Collected data entries:
------------------------
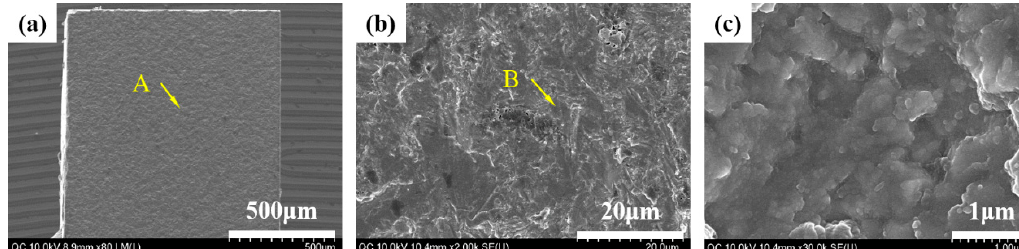
Figure 7. HR FE-SEM images of the cement-bonded group demonstrating mode of failure with the microtensile bond strength test. ( a ) Fractured surface of specimen demonstrating the homogeneous pattern of fracture, ( b ) the magnification of point A demonstrating the irregular structure of the zirconia ceramic, and ( c ) the magnification of point B demonstrating the crystal structure of zirconia. The null hypothesis was rejected on the initial chipping and fracture strengths but accepted on the fracture strength. The mean values and standard deviations of the initial chipping strength and fracture strength of implant-supported glass ceramic crowns bonded to zirconia ceramic abutments were 843.8 ± 317.5 N and 1929.6 ± 191.1 N for the liner-bonded (MLG) groups and 341.0 ± 90.2 N and 1711.1 ± 275.4 N for the resin cement-bonded (MGC) group (Figure 8). The initial chipping strength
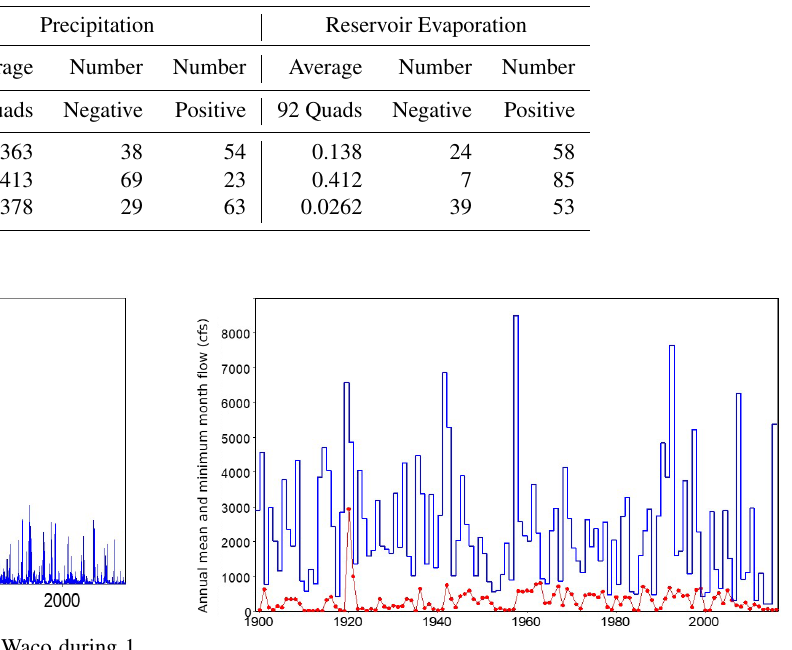
Table 2. Statistics for mean statewide precipitation and evaporation.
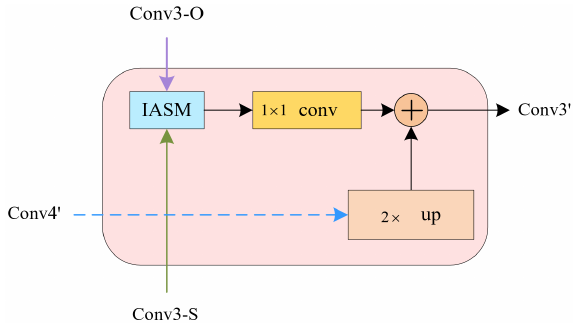
Figure 3. Structure of IASM + Up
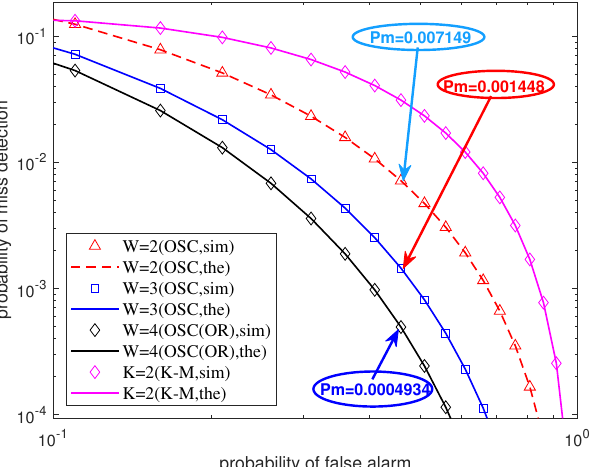
Figure 8. ROC curves for the OSC scheme with different values of threshold ( W = 2, 3, 4) and the K-rank scheme ( K = 2).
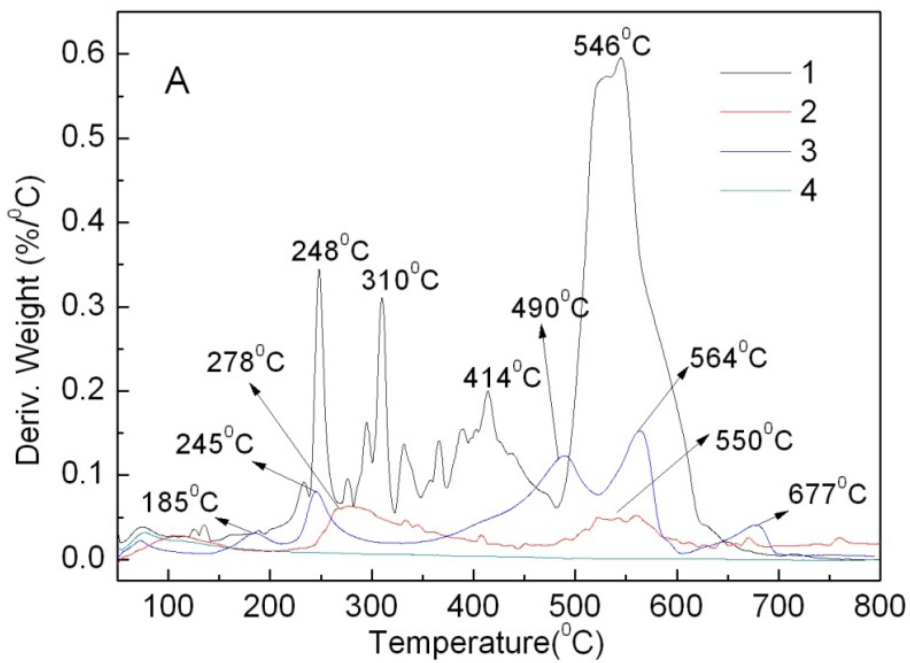
Figure 7. FTIR spectra of the ABB6B ( 1 ), the Ca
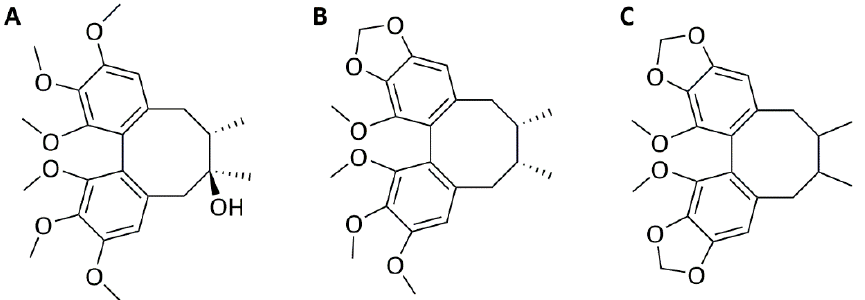
Figure 1. Chemical structures of dibenzocyclooctadiene lignans ( A ) schisandrin, ( B ) schisandrin B, and ( C ) schisandrin C.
------------------------
How to complete this task:
All of the data must be set down exactly, with no pictures included.

Answer to this problem:
Figure 7. HR FE-SEM images of the cement-bonded group demonstrating mode of failure with the microtensile bond strength test. ( a ) Fractured surface of specimen demonstrating the homogeneous pattern of fracture, ( b ) the magnification of point A demonstrating the irregular structure of the zirconia ceramic, and ( c ) the magnification of point B demonstrating the crystal structure of zirconia. The null hypothesis was rejected on the initial chipping and fracture strengths but accepted on the fracture strength. The mean values and standard deviations of the initial chipping strength and fracture strength of implant-supported glass ceramic crowns bonded to zirconia ceramic abutments were 843.8 ± 317.5 N and 1929.6 ± 191.1 N for the liner-bonded (MLG) groups and 341.0 ± 90.2 N and 1711.1 ± 275.4 N for the resin cement-bonded (MGC) group (Figure 8). The initial chipping strength
Table 2. Statistics for mean statewide precipitation and evaporation.
Figure 3. Structure of IASM + Up
Figure 8. ROC curves for the OSC scheme with different values of threshold ( W = 2, 3, 4) and the K-rank scheme ( K = 2).
Figure 7. FTIR spectra of the ABB6B ( 1 ), the Ca
Figure 1. Chemical structures of dibenzocyclooctadiene lignans ( A ) schisandrin, ( B ) schisandrin B, and ( C ) schisandrin C.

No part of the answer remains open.